> **Requirement**
The records below are to be duplicated exactly as they appear.

>>>>>

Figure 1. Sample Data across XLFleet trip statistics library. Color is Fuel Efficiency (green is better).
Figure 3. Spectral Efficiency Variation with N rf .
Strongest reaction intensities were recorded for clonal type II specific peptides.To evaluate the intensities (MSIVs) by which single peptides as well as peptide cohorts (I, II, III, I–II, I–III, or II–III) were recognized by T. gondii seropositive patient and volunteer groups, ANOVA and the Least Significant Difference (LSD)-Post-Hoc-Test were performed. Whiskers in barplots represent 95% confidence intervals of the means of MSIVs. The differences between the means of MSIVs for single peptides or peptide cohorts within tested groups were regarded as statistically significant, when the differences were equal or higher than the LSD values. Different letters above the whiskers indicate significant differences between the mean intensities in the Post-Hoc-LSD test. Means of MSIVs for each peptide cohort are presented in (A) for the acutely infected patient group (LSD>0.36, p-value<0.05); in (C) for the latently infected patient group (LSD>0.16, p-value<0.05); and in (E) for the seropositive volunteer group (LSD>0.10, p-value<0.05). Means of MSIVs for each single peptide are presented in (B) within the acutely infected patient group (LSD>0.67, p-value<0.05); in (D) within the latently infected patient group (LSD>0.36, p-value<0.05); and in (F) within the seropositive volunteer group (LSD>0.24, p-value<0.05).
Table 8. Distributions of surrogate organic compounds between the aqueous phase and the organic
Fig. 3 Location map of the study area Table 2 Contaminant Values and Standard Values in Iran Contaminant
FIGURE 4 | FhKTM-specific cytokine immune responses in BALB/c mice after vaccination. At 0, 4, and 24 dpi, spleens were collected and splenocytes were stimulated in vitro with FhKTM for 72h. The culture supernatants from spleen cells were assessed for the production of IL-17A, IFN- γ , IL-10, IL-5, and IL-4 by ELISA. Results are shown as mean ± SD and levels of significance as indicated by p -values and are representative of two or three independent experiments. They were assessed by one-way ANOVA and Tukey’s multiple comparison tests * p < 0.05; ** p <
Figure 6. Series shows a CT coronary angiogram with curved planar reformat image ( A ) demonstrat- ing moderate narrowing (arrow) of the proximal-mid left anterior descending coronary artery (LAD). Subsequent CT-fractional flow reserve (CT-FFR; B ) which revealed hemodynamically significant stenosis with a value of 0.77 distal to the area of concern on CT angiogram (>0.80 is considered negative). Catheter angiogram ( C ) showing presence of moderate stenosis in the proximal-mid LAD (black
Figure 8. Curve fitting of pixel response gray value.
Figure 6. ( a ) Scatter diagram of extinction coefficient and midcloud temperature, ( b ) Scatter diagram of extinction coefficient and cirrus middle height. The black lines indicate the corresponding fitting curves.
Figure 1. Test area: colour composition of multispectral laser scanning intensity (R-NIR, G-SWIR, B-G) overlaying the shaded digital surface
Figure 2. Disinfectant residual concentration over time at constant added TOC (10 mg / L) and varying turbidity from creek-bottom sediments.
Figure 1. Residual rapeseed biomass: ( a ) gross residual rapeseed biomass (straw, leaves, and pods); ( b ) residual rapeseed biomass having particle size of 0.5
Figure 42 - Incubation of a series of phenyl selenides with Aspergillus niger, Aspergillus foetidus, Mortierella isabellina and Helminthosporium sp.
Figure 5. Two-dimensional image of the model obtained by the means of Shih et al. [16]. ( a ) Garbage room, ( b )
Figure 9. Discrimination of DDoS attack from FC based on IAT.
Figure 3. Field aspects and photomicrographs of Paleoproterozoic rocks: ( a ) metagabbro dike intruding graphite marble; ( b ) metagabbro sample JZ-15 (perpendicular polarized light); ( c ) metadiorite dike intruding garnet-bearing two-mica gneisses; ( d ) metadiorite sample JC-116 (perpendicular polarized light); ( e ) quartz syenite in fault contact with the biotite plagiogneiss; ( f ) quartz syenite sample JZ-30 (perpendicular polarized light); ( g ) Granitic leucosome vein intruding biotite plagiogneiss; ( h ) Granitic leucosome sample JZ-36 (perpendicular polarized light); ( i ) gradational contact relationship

<<<<<

> **Expected answer**
Figure 1. Sample Data across XLFleet trip statistics library. Color is Fuel Efficiency (green is better).
Figure 3. Spectral Efficiency Variation with N rf .
Strongest reaction intensities were recorded for clonal type II specific peptides.To evaluate the intensities (MSIVs) by which single peptides as well as peptide cohorts (I, II, III, I–II, I–III, or II–III) were recognized by T. gondii seropositive patient and volunteer groups, ANOVA and the Least Significant Difference (LSD)-Post-Hoc-Test were performed. Whiskers in barplots represent 95% confidence intervals of the means of MSIVs. The differences between the means of MSIVs for single peptides or peptide cohorts within tested groups were regarded as statistically significant, when the differences were equal or higher than the LSD values. Different letters above the whiskers indicate significant differences between the mean intensities in the Post-Hoc-LSD test. Means of MSIVs for each peptide cohort are presented in (A) for the acutely infected patient group (LSD>0.36, p-value<0.05); in (C) for the latently infected patient group (LSD>0.16, p-value<0.05); and in (E) for the seropositive volunteer group (LSD>0.10, p-value<0.05). Means of MSIVs for each single peptide are presented in (B) within the acutely infected patient group (LSD>0.67, p-value<0.05); in (D) within the latently infected patient group (LSD>0.36, p-value<0.05); and in (F) within the seropositive volunteer group (LSD>0.24, p-value<0.05).
Table 8. Distributions of surrogate organic compounds between the aqueous phase and the organic
Fig. 3 Location map of the study area Table 2 Contaminant Values and Standard Values in Iran Contaminant
FIGURE 4 | FhKTM-specific cytokine immune responses in BALB/c mice after vaccination. At 0, 4, and 24 dpi, spleens were collected and splenocytes were stimulated in vitro with FhKTM for 72h. The culture supernatants from spleen cells were assessed for the production of IL-17A, IFN- γ , IL-10, IL-5, and IL-4 by ELISA. Results are shown as mean ± SD and levels of significance as indicated by p -values and are representative of two or three independent experiments. They were assessed by one-way ANOVA and Tukey’s multiple comparison tests * p < 0.05; ** p <
Figure 6. Series shows a CT coronary angiogram with curved planar reformat image ( A ) demonstrat- ing moderate narrowing (arrow) of the proximal-mid left anterior descending coronary artery (LAD). Subsequent CT-fractional flow reserve (CT-FFR; B ) which revealed hemodynamically significant stenosis with a value of 0.77 distal to the area of concern on CT angiogram (>0.80 is considered negative). Catheter angiogram ( C ) showing presence of moderate stenosis in the proximal-mid LAD (black
Figure 8. Curve fitting of pixel response gray value.
Figure 6. ( a ) Scatter diagram of extinction coefficient and midcloud temperature, ( b ) Scatter diagram of extinction coefficient and cirrus middle height. The black lines indicate the corresponding fitting curves.
Figure 1. Test area: colour composition of multispectral laser scanning intensity (R-NIR, G-SWIR, B-G) overlaying the shaded digital surface
Figure 2. Disinfectant residual concentration over time at constant added TOC (10 mg / L) and varying turbidity from creek-bottom sediments.
Figure 1. Residual rapeseed biomass: ( a ) gross residual rapeseed biomass (straw, leaves, and pods); ( b ) residual rapeseed biomass having particle size of 0.5
Figure 42 - Incubation of a series of phenyl selenides with Aspergillus niger, Aspergillus foetidus, Mortierella isabellina and Helminthosporium sp.
Figure 5. Two-dimensional image of the model obtained by the means of Shih et al. [16]. ( a ) Garbage room, ( b )
Figure 9. Discrimination of DDoS attack from FC based on IAT.
Figure 3. Field aspects and photomicrographs of Paleoproterozoic rocks: ( a ) metagabbro dike intruding graphite marble; ( b ) metagabbro sample JZ-15 (perpendicular polarized light); ( c ) metadiorite dike intruding garnet-bearing two-mica gneisses; ( d ) metadiorite sample JC-116 (perpendicular polarized light); ( e ) quartz syenite in fault contact with the biotite plagiogneiss; ( f ) quartz syenite sample JZ-30 (perpendicular polarized light); ( g ) Granitic leucosome vein intruding biotite plagiogneiss; ( h ) Granitic leucosome sample JZ-36 (perpendicular polarized light); ( i ) gradational contact relationship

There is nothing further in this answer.